What this task involves: Repeat word for word the lines below, from the very start of the rows through the line that contains "Dot at: (297, 289)", including that line.

Saved data entries:

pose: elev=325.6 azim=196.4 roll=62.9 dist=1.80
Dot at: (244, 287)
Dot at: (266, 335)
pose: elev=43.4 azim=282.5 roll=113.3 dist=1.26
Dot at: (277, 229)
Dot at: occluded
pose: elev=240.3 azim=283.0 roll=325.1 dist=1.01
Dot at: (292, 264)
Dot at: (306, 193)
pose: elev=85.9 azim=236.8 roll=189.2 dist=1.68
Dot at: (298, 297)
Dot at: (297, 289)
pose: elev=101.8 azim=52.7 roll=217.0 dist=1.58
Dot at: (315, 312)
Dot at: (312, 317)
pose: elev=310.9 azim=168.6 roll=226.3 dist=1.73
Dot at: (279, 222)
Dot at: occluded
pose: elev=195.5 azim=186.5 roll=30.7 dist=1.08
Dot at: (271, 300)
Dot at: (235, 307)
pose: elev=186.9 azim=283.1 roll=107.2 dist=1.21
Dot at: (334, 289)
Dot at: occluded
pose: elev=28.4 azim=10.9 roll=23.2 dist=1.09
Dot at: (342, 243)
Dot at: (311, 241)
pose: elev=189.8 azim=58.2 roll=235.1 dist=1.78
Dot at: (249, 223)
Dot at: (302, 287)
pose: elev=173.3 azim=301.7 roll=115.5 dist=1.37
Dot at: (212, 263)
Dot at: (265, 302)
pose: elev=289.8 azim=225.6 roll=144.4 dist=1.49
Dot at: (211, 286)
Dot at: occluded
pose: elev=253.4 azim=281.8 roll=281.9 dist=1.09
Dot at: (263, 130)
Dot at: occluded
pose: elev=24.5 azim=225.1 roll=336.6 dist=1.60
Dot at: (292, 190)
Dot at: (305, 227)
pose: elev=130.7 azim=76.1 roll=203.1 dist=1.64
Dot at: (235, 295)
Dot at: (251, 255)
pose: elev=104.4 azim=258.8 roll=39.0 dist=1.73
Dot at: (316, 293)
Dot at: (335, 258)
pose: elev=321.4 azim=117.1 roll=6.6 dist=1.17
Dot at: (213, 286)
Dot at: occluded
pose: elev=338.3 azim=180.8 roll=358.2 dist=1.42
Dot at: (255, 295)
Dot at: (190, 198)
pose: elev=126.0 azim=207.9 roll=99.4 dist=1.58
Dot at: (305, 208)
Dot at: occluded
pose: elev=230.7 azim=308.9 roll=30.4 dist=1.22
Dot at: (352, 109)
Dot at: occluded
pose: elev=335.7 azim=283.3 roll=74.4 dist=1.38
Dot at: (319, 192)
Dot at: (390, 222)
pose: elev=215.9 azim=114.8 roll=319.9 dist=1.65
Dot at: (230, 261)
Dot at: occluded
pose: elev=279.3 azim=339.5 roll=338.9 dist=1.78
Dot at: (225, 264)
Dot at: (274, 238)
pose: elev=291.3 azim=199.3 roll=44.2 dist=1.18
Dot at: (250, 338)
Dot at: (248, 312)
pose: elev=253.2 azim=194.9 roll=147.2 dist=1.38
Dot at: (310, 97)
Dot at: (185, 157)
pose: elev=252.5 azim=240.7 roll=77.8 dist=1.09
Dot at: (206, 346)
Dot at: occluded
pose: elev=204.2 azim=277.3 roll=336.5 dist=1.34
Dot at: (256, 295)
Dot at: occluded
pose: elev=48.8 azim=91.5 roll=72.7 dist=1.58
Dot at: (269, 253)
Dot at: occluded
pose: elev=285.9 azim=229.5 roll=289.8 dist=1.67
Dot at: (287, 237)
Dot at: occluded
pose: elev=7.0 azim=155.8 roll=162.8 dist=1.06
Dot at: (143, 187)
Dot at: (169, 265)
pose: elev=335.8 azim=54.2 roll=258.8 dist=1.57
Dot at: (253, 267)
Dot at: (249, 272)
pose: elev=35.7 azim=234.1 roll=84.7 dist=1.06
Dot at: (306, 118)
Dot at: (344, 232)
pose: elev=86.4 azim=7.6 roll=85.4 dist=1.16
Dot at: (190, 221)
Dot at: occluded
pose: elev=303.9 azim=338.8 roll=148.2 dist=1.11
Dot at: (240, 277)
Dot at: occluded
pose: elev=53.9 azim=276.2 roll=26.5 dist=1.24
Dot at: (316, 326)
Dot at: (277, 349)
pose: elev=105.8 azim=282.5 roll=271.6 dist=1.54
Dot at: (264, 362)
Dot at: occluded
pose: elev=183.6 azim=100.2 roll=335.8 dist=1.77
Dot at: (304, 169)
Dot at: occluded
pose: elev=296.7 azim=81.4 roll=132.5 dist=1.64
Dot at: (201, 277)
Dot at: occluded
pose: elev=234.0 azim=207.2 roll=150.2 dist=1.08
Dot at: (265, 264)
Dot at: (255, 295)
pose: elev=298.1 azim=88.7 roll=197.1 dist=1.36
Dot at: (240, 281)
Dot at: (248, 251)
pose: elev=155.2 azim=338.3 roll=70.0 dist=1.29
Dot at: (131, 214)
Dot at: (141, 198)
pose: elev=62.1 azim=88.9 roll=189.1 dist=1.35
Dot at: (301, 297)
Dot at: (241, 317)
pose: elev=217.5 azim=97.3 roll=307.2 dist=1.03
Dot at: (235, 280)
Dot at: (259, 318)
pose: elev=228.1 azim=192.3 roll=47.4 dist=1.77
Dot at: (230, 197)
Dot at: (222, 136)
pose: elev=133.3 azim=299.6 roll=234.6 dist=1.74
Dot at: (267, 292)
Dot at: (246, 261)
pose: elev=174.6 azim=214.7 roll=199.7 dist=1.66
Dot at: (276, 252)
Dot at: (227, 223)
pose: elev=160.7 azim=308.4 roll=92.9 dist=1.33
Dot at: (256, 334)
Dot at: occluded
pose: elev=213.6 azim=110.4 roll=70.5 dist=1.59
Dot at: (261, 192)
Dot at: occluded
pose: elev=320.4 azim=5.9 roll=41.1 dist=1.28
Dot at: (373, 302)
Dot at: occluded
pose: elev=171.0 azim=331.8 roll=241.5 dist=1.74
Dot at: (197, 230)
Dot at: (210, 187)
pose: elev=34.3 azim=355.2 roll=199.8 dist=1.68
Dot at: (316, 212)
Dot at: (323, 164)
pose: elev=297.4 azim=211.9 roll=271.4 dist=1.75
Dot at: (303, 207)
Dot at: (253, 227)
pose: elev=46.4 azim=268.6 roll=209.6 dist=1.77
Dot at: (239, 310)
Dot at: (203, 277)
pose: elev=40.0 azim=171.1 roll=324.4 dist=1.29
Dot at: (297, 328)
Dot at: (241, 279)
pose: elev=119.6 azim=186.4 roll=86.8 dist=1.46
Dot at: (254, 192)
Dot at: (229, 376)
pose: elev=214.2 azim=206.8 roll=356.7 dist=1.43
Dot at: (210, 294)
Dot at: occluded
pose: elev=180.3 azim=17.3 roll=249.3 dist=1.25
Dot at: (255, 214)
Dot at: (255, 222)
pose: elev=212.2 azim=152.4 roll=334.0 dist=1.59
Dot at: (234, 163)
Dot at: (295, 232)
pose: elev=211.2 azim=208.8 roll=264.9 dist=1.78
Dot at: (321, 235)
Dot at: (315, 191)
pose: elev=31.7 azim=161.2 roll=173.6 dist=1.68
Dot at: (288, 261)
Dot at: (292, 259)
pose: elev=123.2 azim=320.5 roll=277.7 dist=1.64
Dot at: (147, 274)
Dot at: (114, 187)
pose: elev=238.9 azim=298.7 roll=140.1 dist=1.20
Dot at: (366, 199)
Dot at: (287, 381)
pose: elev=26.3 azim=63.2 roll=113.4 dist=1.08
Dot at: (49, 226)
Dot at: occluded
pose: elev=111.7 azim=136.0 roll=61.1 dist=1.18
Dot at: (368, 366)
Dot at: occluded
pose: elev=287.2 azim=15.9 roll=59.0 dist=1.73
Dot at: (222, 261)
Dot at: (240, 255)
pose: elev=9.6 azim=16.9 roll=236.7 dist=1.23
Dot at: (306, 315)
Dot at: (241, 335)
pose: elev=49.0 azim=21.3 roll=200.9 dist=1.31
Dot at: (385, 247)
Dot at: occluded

Response below:
pose: elev=325.6 azim=196.4 roll=62.9 dist=1.80
Dot at: (244, 287)
Dot at: (266, 335)
pose: elev=43.4 azim=282.5 roll=113.3 dist=1.26
Dot at: (277, 229)
Dot at: occluded
pose: elev=240.3 azim=283.0 roll=325.1 dist=1.01
Dot at: (292, 264)
Dot at: (306, 193)
pose: elev=85.9 azim=236.8 roll=189.2 dist=1.68
Dot at: (298, 297)
Dot at: (297, 289)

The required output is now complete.